_Document segment_
┌────────

Monday, June 21, 2010

10 tips For your Online Privacy Protection

As you read e-mail, check your stock portfolio, post a status update on Facebook and consult weather sites to keep an eye on that storm headed your way, you leave invisible tracks on the Internet. How can you protect your personal information from being misused? The simple answer: Be smart! 

Here’s 10 tips to help you protecting your privacy online:

1.    Learn how to read online privacy policies. 

Almost every Web site -- from Amazon to YouTube -- silently records what you are doing.

Web sites can collect information without your knowledge, such as what kind of hardware and software you are using or the address your ISP has assigned to you.
Some Web sites plant a "cookie" on your computer to identify your machine and keep track of your activity.

That said, those same Web sites have privacy policies that describe the kind of information that is collected, stored and used, as well as with whom it is shared. 

But just because a site has a privacy policy doesn't mean it's protecting your privacy. Often buried in the fine print are broad statements about how your information could be disclosed to third parties. 

2. Opt out and use any other privacy options offered. 

Pay attention to the privacy options Web sites offer, including the ability to opt out of the lists that share your information.

While some companies make it easy by asking your permission to opt in before sharing any information they collect, too many do just the opposite and then make it difficult to opt out. 

3. Get a separate account for your personal e-mail. 

Keep your work and personal e-mail separate.


Your boss has the legal right to read your work e-mail correspondence, as well as any personal information you may have stored on your personal work computer.

4. Teach your children not to give out personal information online without your permission.

While federal law prohibits companies from collecting personal information from children under 13, there are some Web sites that violate or skirt the law.

Take the time to impress upon your children how important it is they ask your permission before they give out their name, address or other information about themselves or their family.

Make sure your teenagers who use Facebook and MySpace have privacy settings that allow only their real friends to see their information. 

5. Be careful when using social networking sites and picture/video sharing sites.

If you use a picture or video-sharing site to share photos with friends and relatives, pay attention to the privacy settings to be sure you are not sharing photos with strangers, especially photos of your children. 

6. Learn about and then use the privacy features in your browser. 

Whether you use Internet Explorer, Safari, Camino, Firefox or Chrome, there are a variety of tools and plug-ins available to help protect your privacy and the security of the information you use on the Internet.

└────────

_What you have to do_
Reproduce word for word the passage of the online privacy tips above, starting with "Some Web sites plant" and going on through "your personal e-mail.".

_Data for analysis_

┌────────

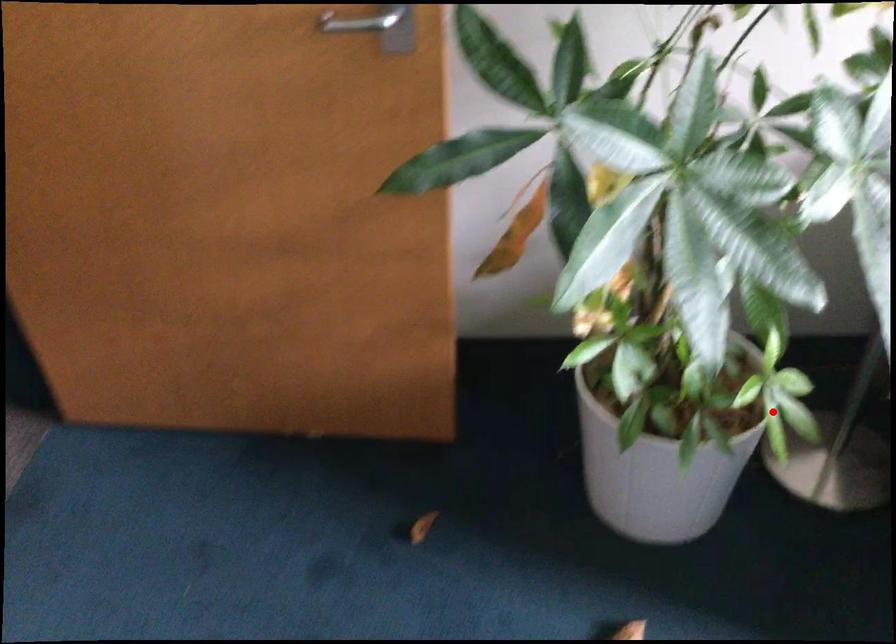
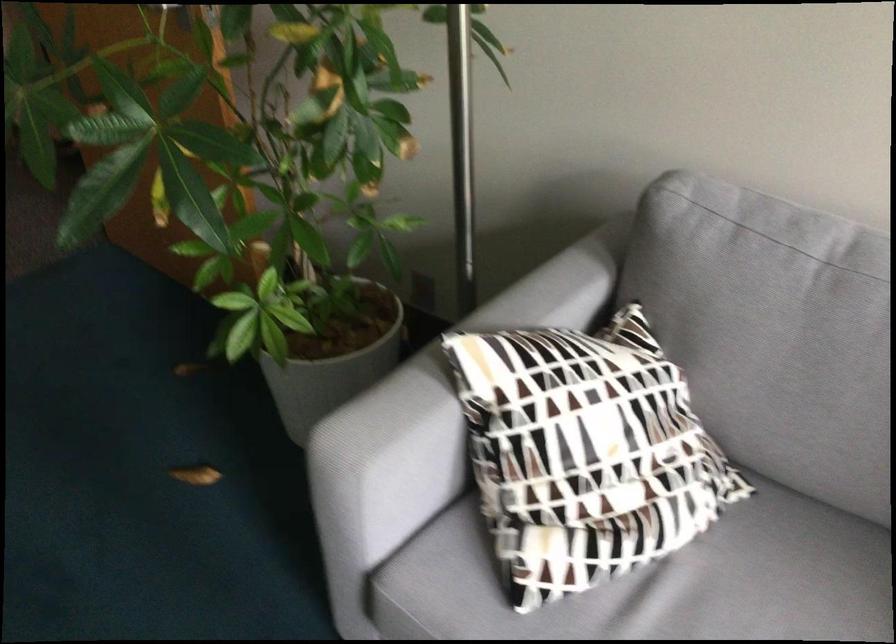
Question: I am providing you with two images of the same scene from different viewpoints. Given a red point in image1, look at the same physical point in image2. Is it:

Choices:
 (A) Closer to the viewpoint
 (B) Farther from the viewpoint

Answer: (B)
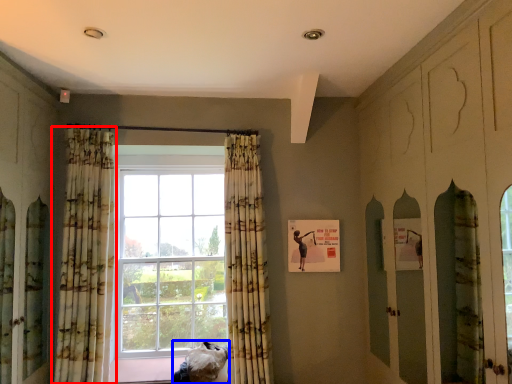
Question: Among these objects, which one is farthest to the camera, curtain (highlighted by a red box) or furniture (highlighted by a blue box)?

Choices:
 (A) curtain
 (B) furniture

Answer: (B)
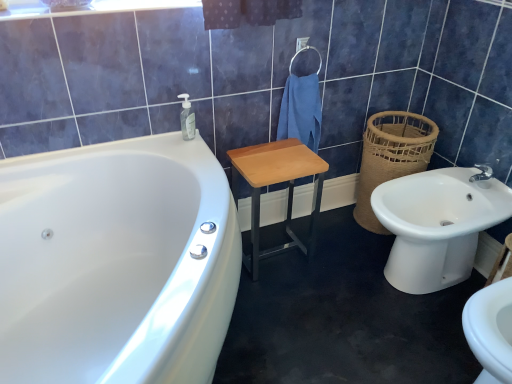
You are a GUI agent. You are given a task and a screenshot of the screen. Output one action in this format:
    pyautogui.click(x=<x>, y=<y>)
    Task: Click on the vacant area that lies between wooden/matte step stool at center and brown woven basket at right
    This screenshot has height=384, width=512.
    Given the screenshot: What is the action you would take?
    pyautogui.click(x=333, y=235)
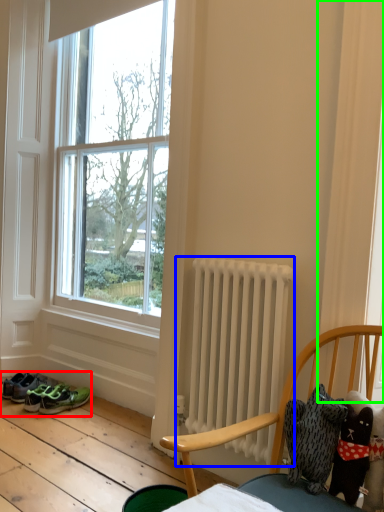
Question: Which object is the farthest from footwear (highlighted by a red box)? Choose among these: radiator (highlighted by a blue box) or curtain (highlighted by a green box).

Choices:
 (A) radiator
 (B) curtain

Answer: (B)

└────────
┌────────

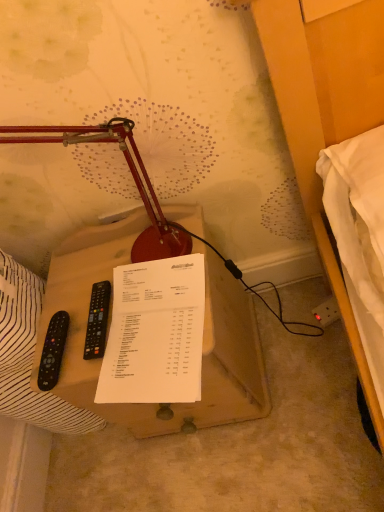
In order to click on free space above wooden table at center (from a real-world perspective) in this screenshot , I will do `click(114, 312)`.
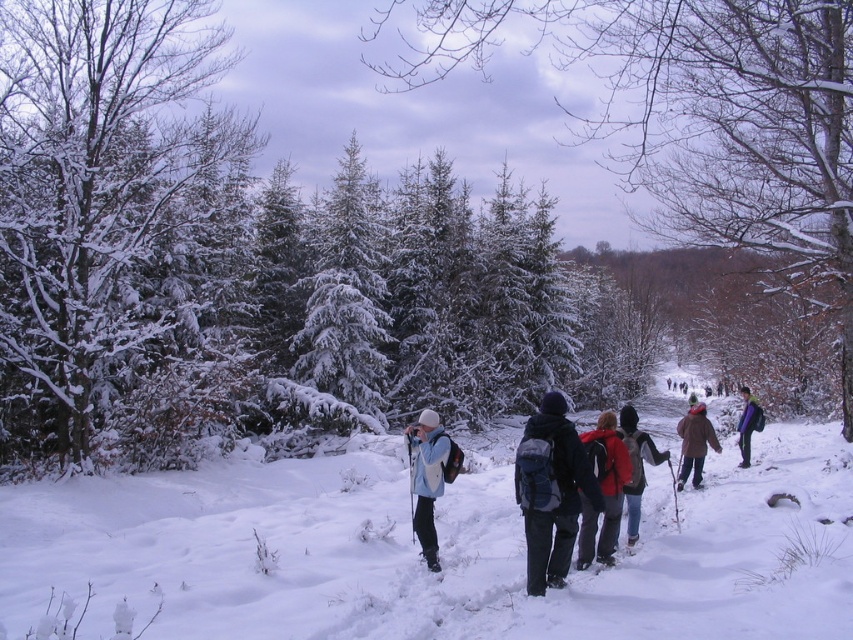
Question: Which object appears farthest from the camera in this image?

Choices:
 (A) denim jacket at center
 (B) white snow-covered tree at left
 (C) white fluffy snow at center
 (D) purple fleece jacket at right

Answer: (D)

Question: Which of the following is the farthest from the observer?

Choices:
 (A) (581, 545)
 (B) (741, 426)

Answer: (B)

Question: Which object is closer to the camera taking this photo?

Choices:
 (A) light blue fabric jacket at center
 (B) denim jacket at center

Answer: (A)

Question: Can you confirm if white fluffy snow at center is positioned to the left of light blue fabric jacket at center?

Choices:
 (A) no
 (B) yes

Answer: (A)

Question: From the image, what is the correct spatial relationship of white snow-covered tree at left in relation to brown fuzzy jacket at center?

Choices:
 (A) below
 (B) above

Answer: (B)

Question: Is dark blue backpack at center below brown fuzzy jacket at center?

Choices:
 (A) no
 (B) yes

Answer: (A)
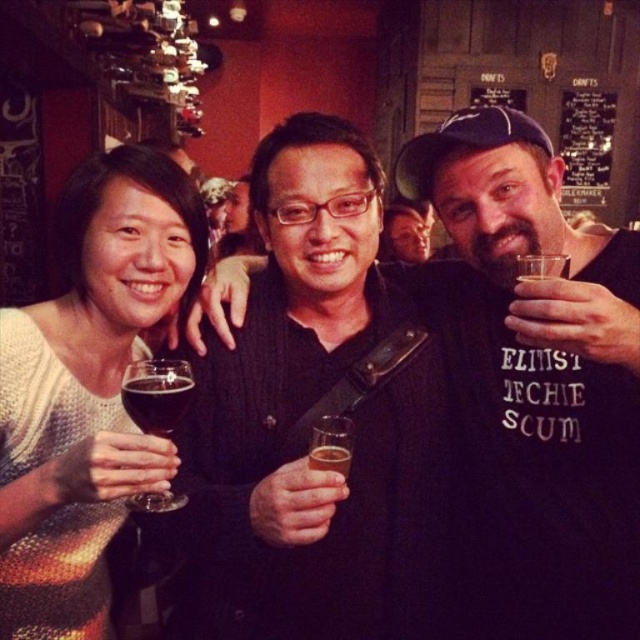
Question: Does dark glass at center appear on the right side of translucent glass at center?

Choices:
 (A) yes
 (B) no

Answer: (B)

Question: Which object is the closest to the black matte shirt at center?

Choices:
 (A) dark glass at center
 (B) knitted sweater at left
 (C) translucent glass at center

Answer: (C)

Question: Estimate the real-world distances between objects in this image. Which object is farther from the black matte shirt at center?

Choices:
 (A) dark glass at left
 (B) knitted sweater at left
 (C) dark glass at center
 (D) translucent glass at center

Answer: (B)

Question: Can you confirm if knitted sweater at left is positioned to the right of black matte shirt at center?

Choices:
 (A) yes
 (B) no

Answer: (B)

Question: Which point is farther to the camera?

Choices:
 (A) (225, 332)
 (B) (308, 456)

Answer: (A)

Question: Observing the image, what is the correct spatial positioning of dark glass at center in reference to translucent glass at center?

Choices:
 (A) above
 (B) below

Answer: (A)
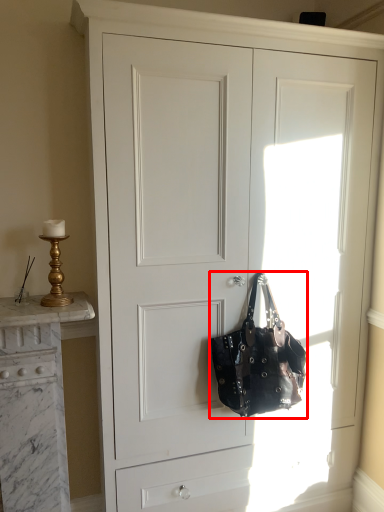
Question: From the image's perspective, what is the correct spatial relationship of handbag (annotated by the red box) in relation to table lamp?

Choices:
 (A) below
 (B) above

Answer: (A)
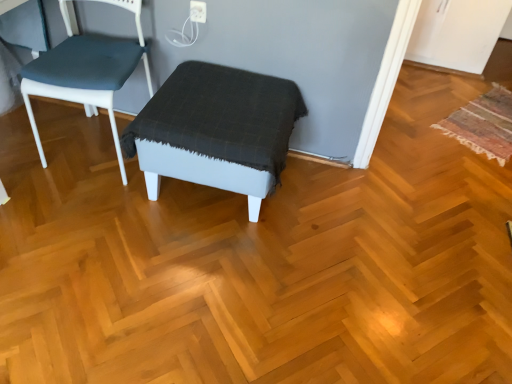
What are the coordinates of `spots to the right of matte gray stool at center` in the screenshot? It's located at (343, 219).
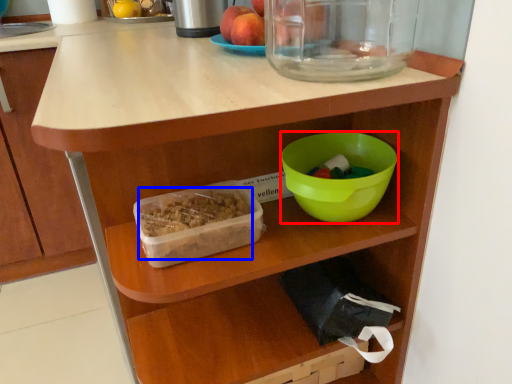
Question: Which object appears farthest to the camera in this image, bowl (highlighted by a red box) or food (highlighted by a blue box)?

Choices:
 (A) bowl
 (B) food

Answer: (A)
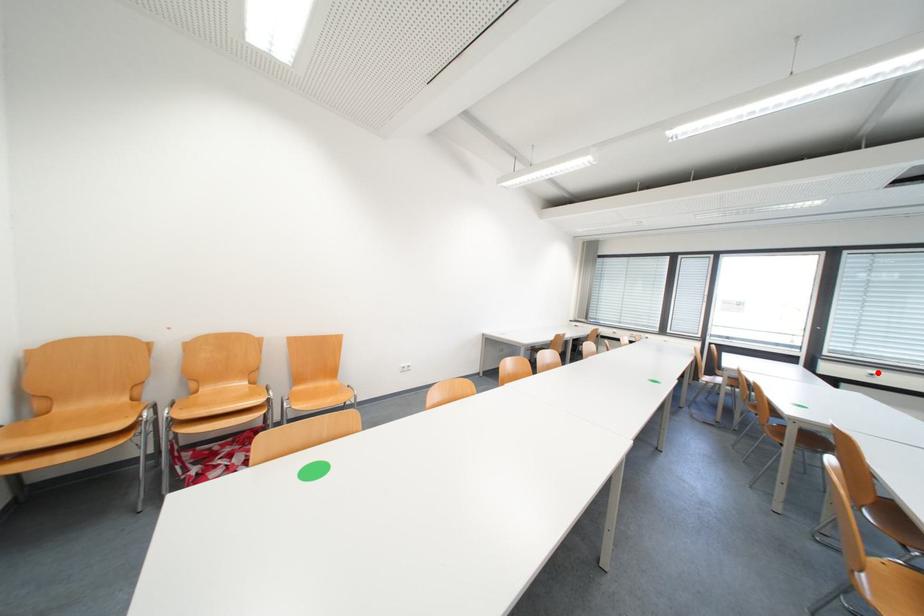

└────────
┌────────

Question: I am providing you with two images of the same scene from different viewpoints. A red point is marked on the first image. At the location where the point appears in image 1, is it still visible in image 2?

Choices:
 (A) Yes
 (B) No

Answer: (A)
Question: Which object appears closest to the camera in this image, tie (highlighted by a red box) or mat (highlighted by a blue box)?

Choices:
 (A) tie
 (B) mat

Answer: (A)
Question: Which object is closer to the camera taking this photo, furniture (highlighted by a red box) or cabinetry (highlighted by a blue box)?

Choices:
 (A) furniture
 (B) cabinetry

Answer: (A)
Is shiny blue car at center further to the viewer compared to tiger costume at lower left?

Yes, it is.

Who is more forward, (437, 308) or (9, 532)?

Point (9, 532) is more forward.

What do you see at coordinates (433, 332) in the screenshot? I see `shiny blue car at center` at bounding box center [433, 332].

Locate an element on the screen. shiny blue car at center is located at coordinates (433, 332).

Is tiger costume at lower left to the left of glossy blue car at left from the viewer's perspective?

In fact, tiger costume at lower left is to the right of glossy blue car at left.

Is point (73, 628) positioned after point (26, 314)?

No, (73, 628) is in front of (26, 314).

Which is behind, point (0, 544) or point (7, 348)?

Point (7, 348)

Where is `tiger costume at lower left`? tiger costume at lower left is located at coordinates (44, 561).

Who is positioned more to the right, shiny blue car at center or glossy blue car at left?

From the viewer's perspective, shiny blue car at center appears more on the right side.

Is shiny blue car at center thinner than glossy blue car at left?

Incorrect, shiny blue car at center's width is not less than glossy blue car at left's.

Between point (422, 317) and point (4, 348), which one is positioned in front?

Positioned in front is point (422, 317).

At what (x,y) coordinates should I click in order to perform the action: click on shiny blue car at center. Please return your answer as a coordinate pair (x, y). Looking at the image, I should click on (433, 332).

└────────

_Written answer_
Some Web sites plant a "cookie" on your computer to identify your machine and keep track of your activity.

That said, those same Web sites have privacy policies that describe the kind of information that is collected, stored and used, as well as with whom it is shared. 

But just because a site has a privacy policy doesn't mean it's protecting your privacy. Often buried in the fine print are broad statements about how your information could be disclosed to third parties. 

2. Opt out and use any other privacy options offered. 

Pay attention to the privacy options Web sites offer, including the ability to opt out of the lists that share your information.

While some companies make it easy by asking your permission to opt in before sharing any information they collect, too many do just the opposite and then make it difficult to opt out. 

3. Get a separate account for your personal e-mail.